* **SELECTED EXTRACT**:
It would be beneficial for the modernized act to acknowledge that official language communities are complex and diverse. Their populations have multiple identities and may belong to multiple minorities. In my view, the act’s policies and programs need to take such factors into account.
Still with regard to part VII, while Quebec’s official language community shares characteristics with francophone ones, it is also different. Its population is composed of unique and diverse regional and ethnocultural groups.
A modernized act should, in my view, continue to support official language minority community development while also explicitly acknowledging the distinctiveness and equal importance of both official language minority communities, and addressing the distinct needs and profiles of both. For the English-speaking communities, this may mean addressing vitality issues and challenges faced by vulnerable multiple minorities while also supporting the communities' unique strengths, such as their heritage of welcoming immigrant initiatives.
I do not want to leave the impression that English-speaking Quebec is unique in its heterogeneity, or that the act should be worded in any way that treats linguistic minority communities differently. Each of Canada’s official language minority communities faces unique challenges, which is why consultation is so critical to designing positive measures that enhance their individual vitality.

* **TO DO**:
1. In the passage on official language communities, what is the population of Quebec's official language community said to be composed of?
2. Decide whether each statement agrees with the passage on official language communities, and support each yes or no with the deciding words of the passage: (a) The speaker considers English-speaking Quebec unique in its heterogeneity. (b) Consultation is called critical to designing positive measures. (c) Members of official language communities may belong to multiple minorities.
3. Reproduce word for word the part of the passage on official language communities starting with "It would be" and going on through "factors into account.".
None of the records is needed for this work.

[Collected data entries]
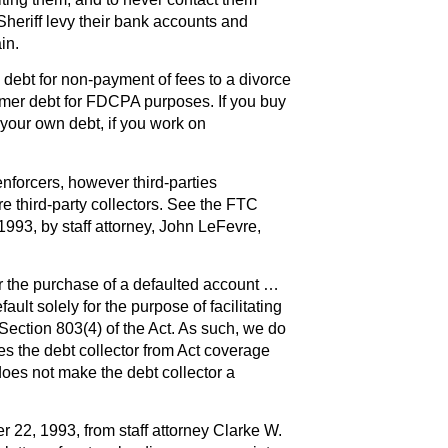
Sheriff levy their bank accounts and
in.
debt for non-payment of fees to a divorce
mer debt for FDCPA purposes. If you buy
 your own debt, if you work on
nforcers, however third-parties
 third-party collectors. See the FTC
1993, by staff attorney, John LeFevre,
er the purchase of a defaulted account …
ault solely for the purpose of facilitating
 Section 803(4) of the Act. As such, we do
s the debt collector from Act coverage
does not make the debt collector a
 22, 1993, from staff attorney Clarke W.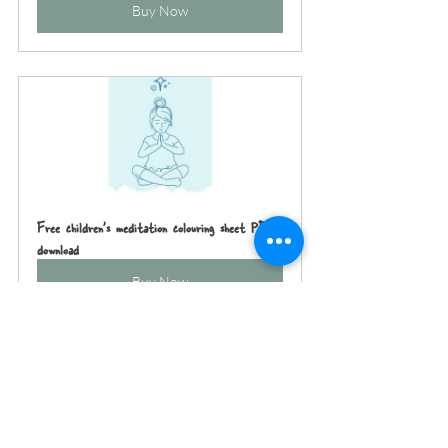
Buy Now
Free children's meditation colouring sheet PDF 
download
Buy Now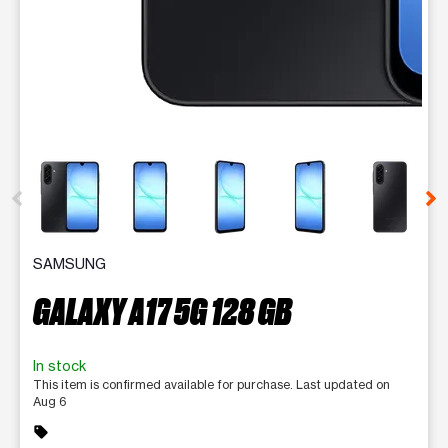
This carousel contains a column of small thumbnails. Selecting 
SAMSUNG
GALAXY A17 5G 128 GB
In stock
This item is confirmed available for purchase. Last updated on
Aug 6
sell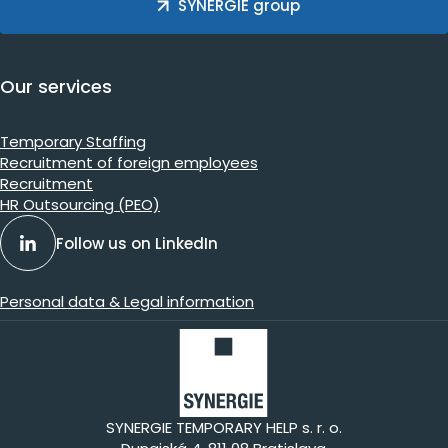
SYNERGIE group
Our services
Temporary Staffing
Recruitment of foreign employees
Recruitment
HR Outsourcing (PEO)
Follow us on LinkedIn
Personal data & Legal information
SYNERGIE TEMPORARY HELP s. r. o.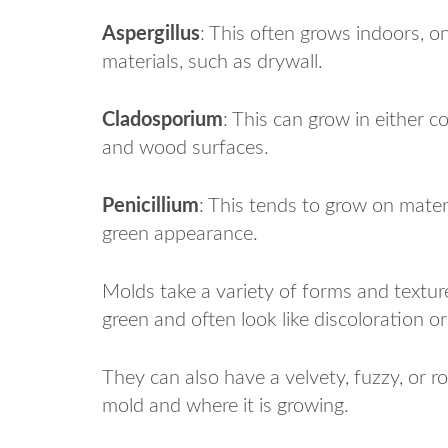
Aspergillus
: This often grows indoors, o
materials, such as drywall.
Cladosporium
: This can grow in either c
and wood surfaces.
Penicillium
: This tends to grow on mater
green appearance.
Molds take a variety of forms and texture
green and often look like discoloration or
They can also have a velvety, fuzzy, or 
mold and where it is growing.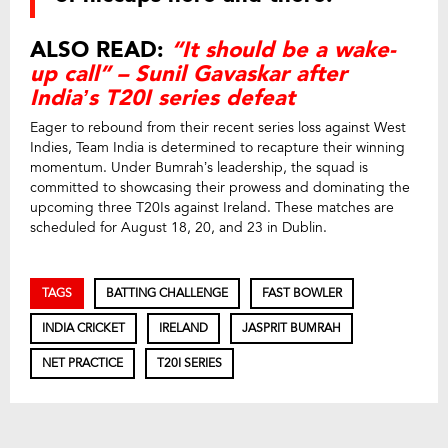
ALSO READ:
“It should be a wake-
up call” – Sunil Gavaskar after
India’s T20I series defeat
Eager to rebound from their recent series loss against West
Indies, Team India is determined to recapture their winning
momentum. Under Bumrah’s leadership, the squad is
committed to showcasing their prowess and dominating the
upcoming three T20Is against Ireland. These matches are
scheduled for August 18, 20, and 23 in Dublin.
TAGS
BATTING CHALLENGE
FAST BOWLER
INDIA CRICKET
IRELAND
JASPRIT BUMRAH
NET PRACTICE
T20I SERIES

* **ANSWERS PER TASK**:
1. Unique and diverse regional and ethnocultural groups.

2.
(a) No: "I do not want to leave the impression that English-speaking Quebec is unique in its heterogeneity"
(b) Yes: "consultation is so critical to designing positive measures that enhance their individual vitality"
(c) Yes: "may belong to multiple minorities"

3.
It would be beneficial for the modernized act to acknowledge that official language communities are complex and diverse. Their populations have multiple identities and may belong to multiple minorities. In my view, the act’s policies and programs need to take such factors into account.